Bounding boxes with keypoints
◇ ◇ ◇ ◇

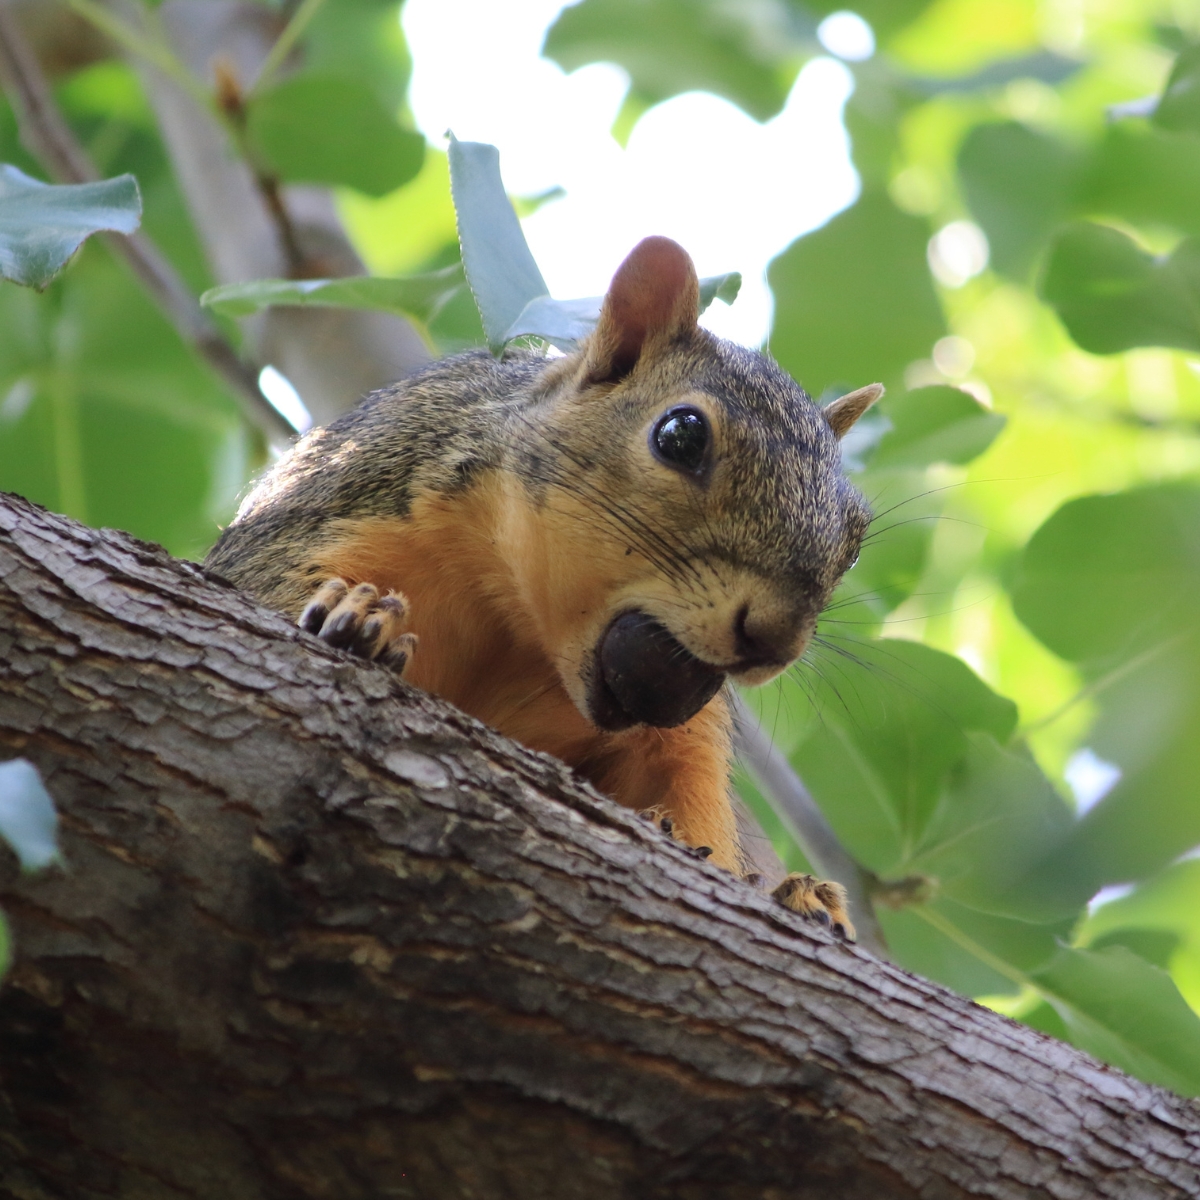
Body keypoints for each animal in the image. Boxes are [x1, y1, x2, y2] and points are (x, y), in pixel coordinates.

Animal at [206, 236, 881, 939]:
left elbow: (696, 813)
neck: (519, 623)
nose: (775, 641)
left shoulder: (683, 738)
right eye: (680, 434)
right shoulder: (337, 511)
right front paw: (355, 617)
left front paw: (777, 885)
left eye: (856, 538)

◇ ◇ ◇ ◇

Directions for this task → Which lines above contain "right"? Show each of them.

Solution to this task →
right eye: (680, 434)
right shoulder: (337, 511)
right front paw: (355, 617)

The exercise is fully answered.